··· Text to read

Getting Started in Racing

If you're new to racing and considering it, check out these tips to help you prepare.

by David Newcomer / Customer Service Manager

There are so many beautiful things about the community of cyclists we support at Pactimo. We are lucky to have so many customers that share a passion and enthusiasm for cycling, a breadth of experience and accomplishment, and a personal tangible, often-times measurable commitment to riding bikes.

July brings many of us together for the Tour. Chatter at the water station at work turns to today's stage, yesterday's crash, or an upcoming climb that Bob in Accounting tackled last year on vacation. We find a renewed focus on the competitive aspects of our sport, despite the seemingly ever-present controversies, challenges of quality coverage and long hours. I still find myself keyed up for every stage and I know I'm not alone. 

And while it's well into the season for local races, there's still time to toe the line. Or maybe you're considering cyclocross for the fall. I've been thrilled to see numbers rebound recently here and particularly happy to see the number of youth out on course lately!

If you've never raced and are considering it - or maybe it's been a while since you've mixed it up on the road - here are a few tips to consider for your preparation.

  1. Get a License – Local racing is supported by a small group of dedicated, over-worked, underpaid officials, race directors and their volunteer staff. Show some love. 
  1. Attend a USA Cycling Beginning Racer Program  – Yes, you can ride a bike. But racing is a whole different animal. USA Cycling offers programs to help you learn basic pack skills, cornering, sprinting basics and race preparations. The program and instructors bring many other skills to practice that are often forgotten by your friends with more experience. You'll also earn a couple points to help upgrade in the future!

······

### Things to do
(1) In two or three sentences, explain why the racing tips recommend a USA Cycling Beginning Racer Program to someone who can already ride a bike.
(2) Answer these from the racing tips:
(a) Who wrote the piece, and what is his job title?
(b) Which month brings many people together for the Tour?
(c) What kind of racing might a reader be considering for the fall?
(3) Please carry on the racing tips piece from its last sentence, starting with the next tip.
The lines after this text are unrelated to it.

··· Data records

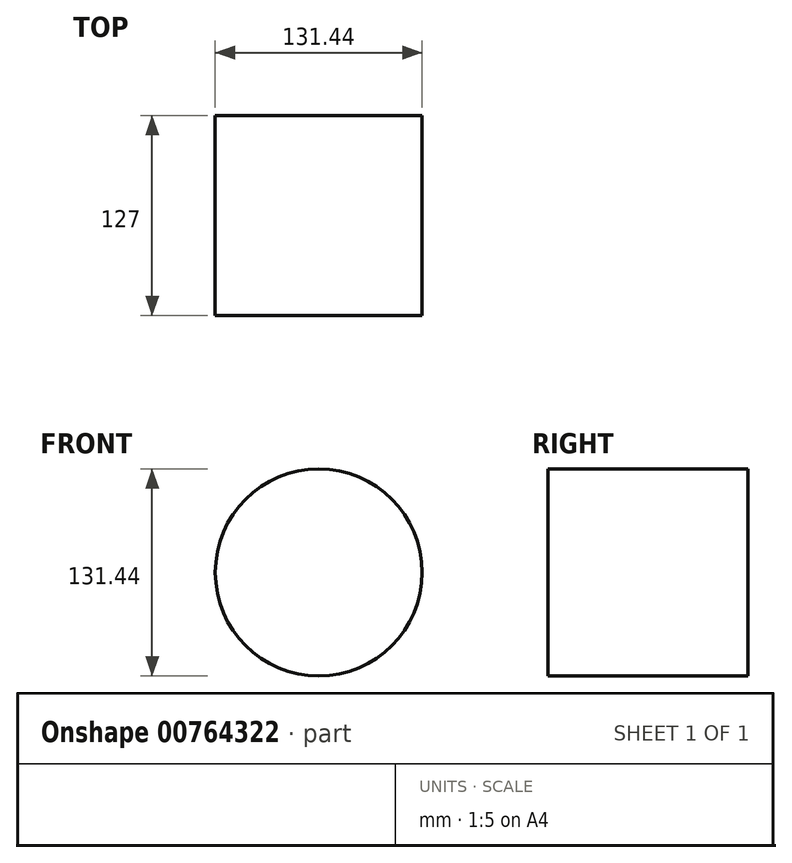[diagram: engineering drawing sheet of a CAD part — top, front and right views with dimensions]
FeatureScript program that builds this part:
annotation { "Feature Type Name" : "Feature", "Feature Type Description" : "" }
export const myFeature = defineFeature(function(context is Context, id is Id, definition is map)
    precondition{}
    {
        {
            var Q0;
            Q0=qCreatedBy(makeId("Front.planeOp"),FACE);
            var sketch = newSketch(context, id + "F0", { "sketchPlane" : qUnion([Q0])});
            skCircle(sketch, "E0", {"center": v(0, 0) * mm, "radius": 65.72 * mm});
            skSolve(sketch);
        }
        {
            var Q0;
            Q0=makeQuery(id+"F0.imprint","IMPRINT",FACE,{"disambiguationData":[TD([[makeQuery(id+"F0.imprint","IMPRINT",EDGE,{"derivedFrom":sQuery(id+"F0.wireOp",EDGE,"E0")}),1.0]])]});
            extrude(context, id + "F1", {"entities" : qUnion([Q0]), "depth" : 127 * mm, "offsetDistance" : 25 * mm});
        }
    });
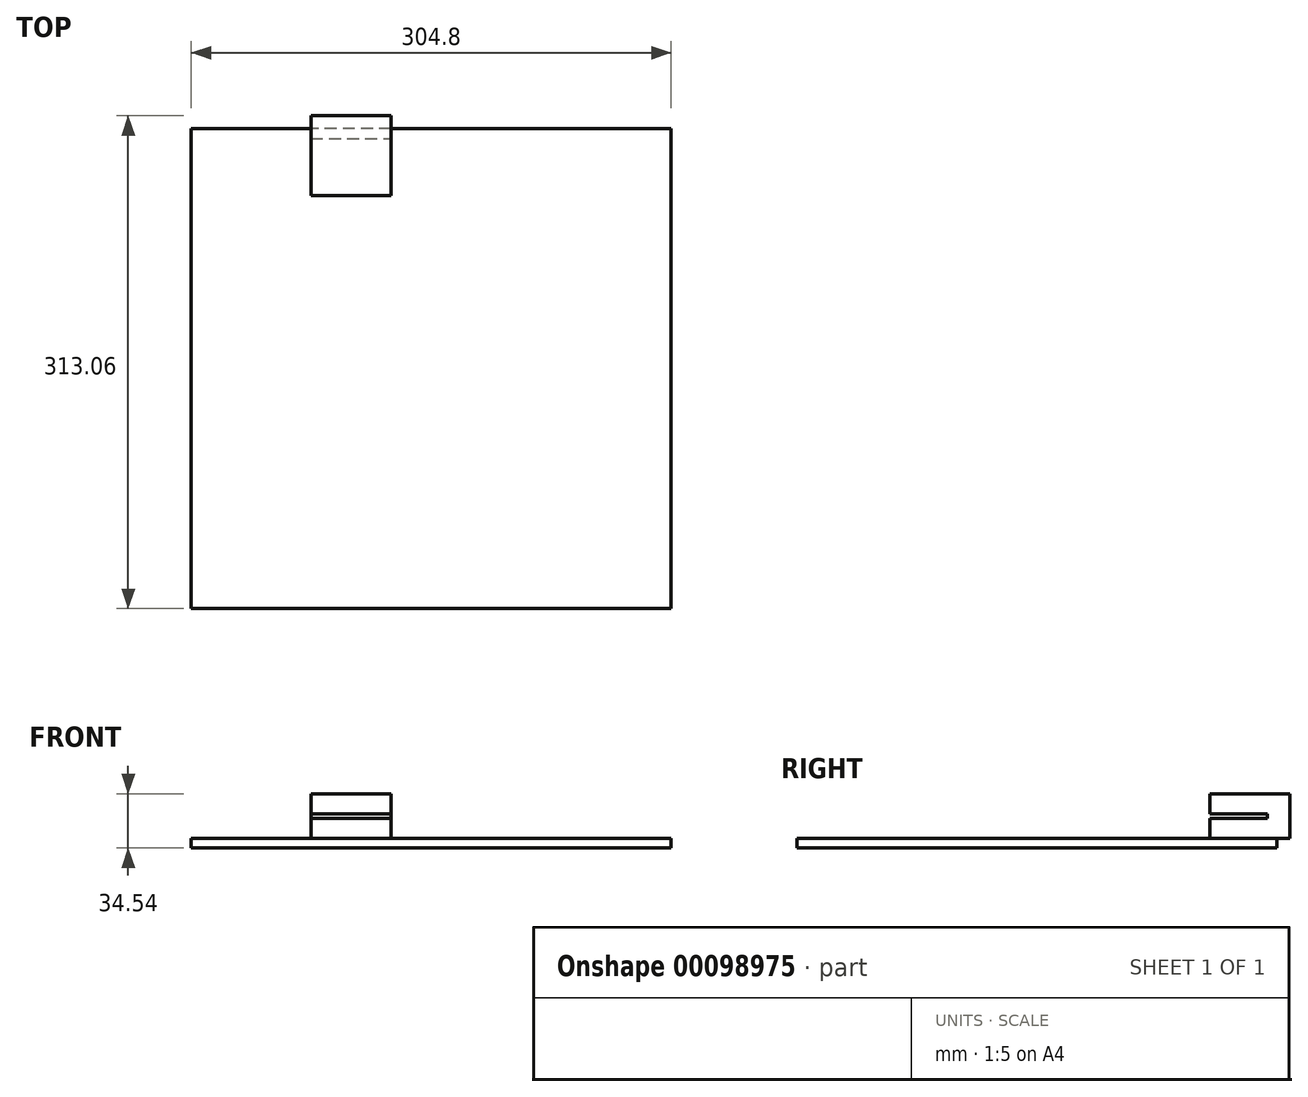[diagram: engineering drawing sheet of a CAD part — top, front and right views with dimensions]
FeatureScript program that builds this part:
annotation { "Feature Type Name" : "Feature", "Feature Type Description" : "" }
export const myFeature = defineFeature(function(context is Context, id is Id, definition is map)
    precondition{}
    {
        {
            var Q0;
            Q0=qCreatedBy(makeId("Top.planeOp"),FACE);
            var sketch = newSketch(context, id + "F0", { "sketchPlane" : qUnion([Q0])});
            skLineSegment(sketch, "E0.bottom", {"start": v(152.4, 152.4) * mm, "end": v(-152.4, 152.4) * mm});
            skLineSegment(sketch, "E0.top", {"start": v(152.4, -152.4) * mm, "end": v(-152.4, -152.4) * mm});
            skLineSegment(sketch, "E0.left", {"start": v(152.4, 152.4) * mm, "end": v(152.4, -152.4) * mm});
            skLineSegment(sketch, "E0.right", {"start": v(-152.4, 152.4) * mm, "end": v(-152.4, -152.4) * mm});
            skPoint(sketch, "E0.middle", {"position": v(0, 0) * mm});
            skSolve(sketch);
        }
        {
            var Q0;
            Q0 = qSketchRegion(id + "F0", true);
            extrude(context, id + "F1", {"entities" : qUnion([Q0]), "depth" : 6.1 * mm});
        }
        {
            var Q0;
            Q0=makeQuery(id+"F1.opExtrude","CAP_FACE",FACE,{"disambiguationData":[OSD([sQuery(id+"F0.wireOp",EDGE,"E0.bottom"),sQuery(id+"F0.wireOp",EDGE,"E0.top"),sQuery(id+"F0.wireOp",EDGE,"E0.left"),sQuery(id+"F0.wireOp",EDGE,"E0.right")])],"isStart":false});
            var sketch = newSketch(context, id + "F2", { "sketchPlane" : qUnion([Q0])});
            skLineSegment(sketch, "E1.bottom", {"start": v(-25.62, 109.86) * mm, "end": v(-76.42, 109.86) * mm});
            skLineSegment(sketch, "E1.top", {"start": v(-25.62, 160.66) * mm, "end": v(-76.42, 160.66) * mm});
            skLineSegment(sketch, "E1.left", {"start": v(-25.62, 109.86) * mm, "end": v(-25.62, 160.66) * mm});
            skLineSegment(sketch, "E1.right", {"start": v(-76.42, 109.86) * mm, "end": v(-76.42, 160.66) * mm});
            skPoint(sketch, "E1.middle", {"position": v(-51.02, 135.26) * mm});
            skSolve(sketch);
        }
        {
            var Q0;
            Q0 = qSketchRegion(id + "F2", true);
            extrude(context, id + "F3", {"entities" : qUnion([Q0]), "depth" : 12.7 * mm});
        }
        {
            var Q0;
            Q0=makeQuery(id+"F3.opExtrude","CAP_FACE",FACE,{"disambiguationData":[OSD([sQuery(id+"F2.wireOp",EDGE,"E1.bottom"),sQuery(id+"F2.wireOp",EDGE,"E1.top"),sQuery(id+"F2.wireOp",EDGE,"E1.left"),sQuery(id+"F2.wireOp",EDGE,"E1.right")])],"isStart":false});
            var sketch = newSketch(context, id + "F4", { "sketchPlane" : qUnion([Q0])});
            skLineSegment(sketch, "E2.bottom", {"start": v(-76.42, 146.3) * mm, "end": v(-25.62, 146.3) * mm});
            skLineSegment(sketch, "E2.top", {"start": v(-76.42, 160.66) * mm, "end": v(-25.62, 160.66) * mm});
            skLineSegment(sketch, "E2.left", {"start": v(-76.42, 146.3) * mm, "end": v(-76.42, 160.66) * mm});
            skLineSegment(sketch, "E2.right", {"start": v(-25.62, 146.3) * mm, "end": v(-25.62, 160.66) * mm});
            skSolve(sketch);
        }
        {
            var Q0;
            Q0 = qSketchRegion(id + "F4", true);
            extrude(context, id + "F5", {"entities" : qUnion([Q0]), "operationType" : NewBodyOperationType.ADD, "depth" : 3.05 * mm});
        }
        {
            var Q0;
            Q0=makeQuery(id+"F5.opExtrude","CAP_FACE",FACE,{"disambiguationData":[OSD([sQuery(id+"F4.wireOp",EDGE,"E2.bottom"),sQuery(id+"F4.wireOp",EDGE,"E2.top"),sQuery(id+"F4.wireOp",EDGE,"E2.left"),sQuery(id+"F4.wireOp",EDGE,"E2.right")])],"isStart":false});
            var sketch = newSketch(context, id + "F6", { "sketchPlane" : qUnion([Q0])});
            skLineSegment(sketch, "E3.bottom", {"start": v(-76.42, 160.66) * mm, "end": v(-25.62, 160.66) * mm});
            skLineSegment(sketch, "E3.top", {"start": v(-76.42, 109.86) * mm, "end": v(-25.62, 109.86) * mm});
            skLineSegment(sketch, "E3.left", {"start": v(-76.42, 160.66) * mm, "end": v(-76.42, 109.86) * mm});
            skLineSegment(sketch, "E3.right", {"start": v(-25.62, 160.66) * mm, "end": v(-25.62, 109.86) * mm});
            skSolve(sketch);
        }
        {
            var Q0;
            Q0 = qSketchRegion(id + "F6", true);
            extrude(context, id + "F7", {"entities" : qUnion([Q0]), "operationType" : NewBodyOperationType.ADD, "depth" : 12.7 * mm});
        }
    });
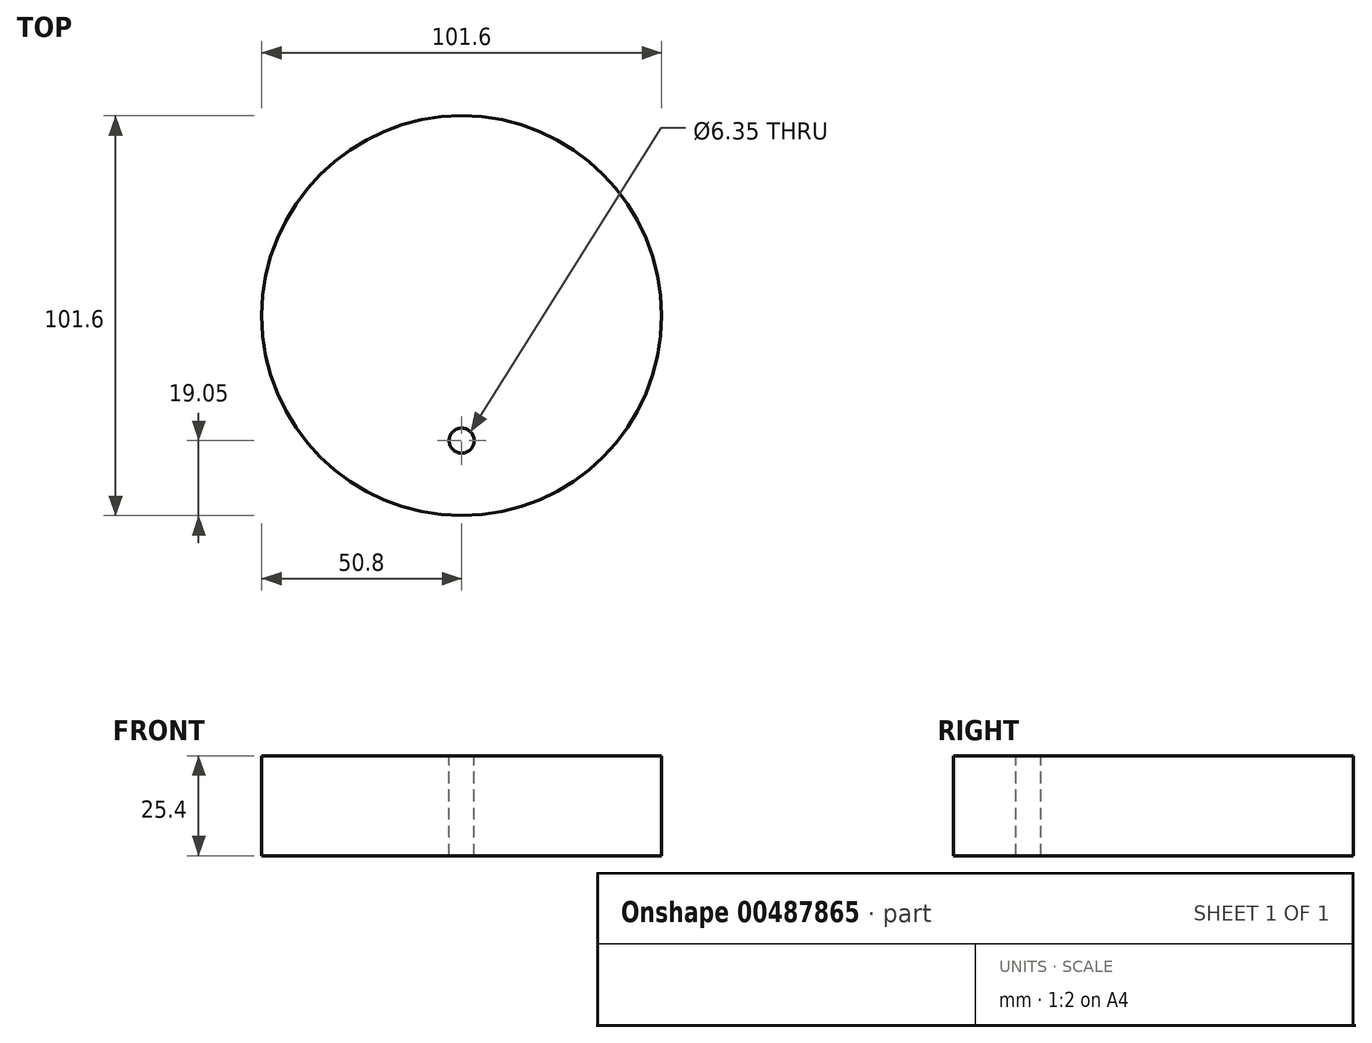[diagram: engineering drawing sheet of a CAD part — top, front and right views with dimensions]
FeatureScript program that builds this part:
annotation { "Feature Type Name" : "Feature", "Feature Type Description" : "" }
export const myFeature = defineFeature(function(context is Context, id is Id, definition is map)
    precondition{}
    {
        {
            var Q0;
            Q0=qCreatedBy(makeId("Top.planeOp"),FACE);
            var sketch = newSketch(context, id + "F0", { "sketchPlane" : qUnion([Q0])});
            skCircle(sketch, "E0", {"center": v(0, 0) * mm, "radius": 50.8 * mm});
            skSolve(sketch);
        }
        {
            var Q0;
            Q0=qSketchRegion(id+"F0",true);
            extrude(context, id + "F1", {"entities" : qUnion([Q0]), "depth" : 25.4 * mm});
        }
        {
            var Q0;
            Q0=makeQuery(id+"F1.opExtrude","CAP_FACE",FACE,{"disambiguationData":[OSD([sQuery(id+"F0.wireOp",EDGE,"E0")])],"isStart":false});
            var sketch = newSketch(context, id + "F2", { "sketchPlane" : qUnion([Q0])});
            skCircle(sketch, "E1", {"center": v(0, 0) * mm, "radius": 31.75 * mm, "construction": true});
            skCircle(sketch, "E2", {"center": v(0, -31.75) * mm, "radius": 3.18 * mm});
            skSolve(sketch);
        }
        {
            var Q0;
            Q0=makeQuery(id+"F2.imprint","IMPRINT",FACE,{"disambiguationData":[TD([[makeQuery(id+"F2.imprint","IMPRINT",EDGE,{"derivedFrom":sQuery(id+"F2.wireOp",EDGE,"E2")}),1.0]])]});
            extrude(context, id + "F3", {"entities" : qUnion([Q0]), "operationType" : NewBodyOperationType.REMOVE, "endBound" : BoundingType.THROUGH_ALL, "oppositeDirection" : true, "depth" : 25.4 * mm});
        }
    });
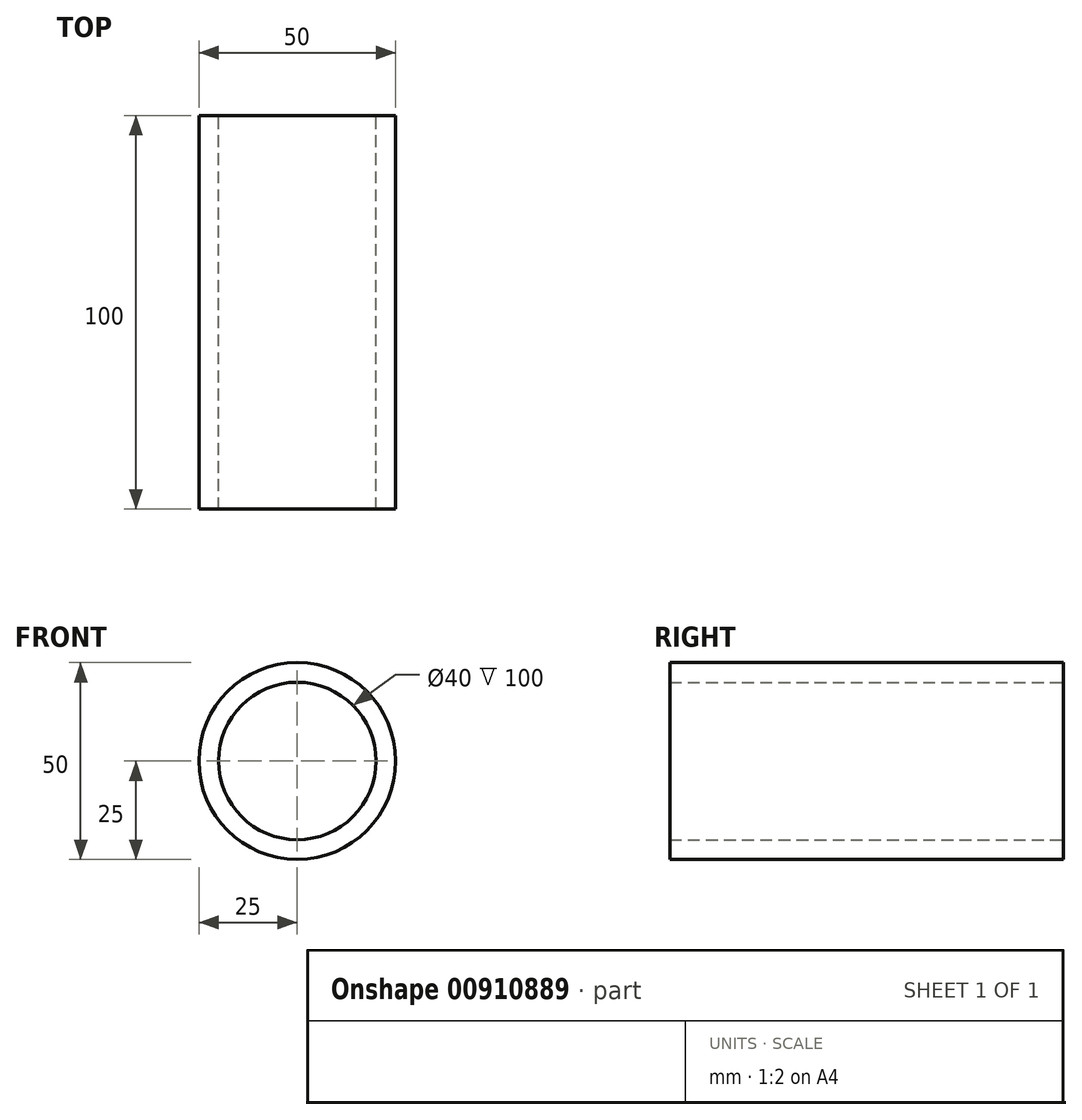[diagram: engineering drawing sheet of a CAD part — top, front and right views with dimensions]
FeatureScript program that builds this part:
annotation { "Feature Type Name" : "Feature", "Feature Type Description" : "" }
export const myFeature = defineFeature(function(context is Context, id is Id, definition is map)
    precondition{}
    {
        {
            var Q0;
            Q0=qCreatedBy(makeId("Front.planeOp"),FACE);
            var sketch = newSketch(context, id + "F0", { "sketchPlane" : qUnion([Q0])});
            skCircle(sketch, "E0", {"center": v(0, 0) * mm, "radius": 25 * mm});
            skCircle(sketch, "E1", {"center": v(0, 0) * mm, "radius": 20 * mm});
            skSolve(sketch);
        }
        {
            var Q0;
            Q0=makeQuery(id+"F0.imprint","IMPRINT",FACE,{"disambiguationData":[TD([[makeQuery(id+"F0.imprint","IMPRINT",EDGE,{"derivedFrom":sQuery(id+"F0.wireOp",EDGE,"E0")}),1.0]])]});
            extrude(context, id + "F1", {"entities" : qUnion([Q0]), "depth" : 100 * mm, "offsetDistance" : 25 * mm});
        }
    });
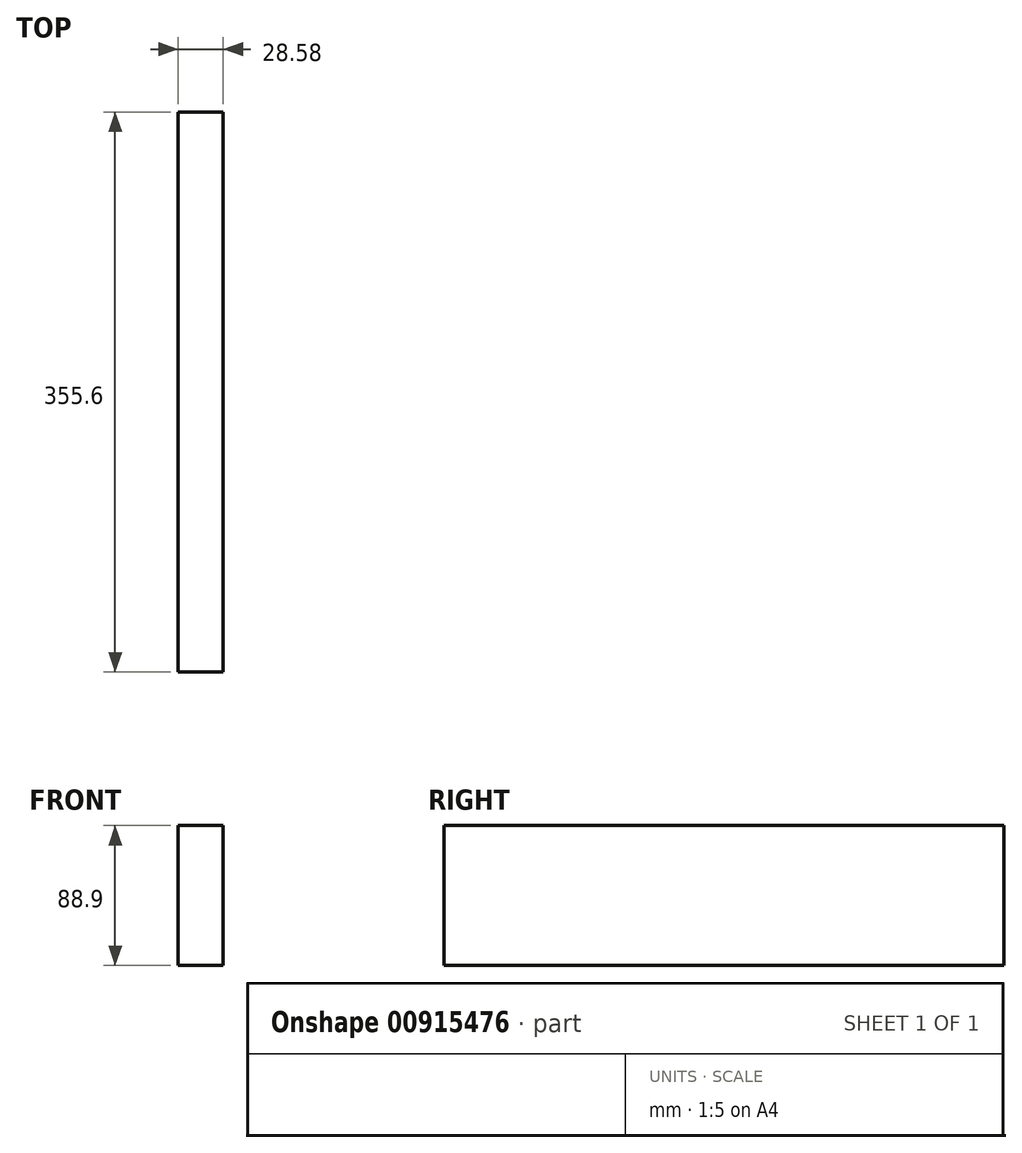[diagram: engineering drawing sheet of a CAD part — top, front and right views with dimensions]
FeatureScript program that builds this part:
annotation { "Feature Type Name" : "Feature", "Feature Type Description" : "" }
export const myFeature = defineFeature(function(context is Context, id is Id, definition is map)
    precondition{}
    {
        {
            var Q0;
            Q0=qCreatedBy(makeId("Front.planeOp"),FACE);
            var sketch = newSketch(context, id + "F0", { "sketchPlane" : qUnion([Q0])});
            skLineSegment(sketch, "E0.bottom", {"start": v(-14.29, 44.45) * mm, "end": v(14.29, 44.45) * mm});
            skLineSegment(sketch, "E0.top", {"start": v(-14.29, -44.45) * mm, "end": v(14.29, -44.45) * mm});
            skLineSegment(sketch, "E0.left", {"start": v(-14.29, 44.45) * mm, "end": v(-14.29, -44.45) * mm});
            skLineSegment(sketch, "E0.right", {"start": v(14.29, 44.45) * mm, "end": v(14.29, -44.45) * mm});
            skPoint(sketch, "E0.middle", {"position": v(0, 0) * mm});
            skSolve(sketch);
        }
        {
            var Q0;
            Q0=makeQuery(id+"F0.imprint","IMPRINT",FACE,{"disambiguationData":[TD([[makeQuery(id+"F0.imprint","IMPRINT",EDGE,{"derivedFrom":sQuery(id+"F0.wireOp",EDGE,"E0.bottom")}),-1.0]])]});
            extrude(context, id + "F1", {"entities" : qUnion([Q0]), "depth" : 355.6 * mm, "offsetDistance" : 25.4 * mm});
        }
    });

······

### Exercise responses
(1) Racing is a whole different animal from riding, and the program teaches basic pack skills, cornering, sprinting basics and race preparation, along with other skills that more experienced friends often forget. Attending it also earns a couple of points toward upgrading in the future.

(2)
(a) David Newcomer, Customer Service Manager.
(b) July.
(c) Cyclocross.

(3)
  1. Consider a Club – Finding a group of like-minded, similarly driven individuals to train and ride with is a terrific way to get the skills needed to race. You develop some amazing friendships, support networks, and maybe a helpful level of accountability (beyond Strava). 
  1. Pick a Race! – And maybe start with something like a Time Trial or Hill Climb that isn't quite as intense as a criterium right off the bat. If you're comfortable with a pack, but maybe not the pace a crit can bring, a road race is a fun place to start as well.
  1. Equipment  – The bike and equipment you race on is important, but don't let it become a limiter. I've always encouraged people to consider the Jack White approach to bikes: It's not the guitar, it's how you play it. If you need to build up slowly, do so. But don't make excuses because you're not racing the latest and greatest available. Showing up is more respectable. That said, make sure your bike is in good working order and you'r not going to be sidelined by a mechanical issue. 
  1. Checklist  – Take a few minutes to consider what to bring for the day. There are a few good checklists out there (I really like this one from TrainingPeaks - it's got everything!) Before, during and after the race are all important to think about. 

Every once and a while you're bound to make a mistake and forget something. One of my favorite early memories of racing, though, is the result of oversight on my part. It was a race on the eastern plains of Colorado - windy, rainy, dirty and cold. A road race set up as an out and back on straight farm roads with little to offer in terms of visual interest or terrain, but with a well-deserved reputation for variability and unpredictable conditions.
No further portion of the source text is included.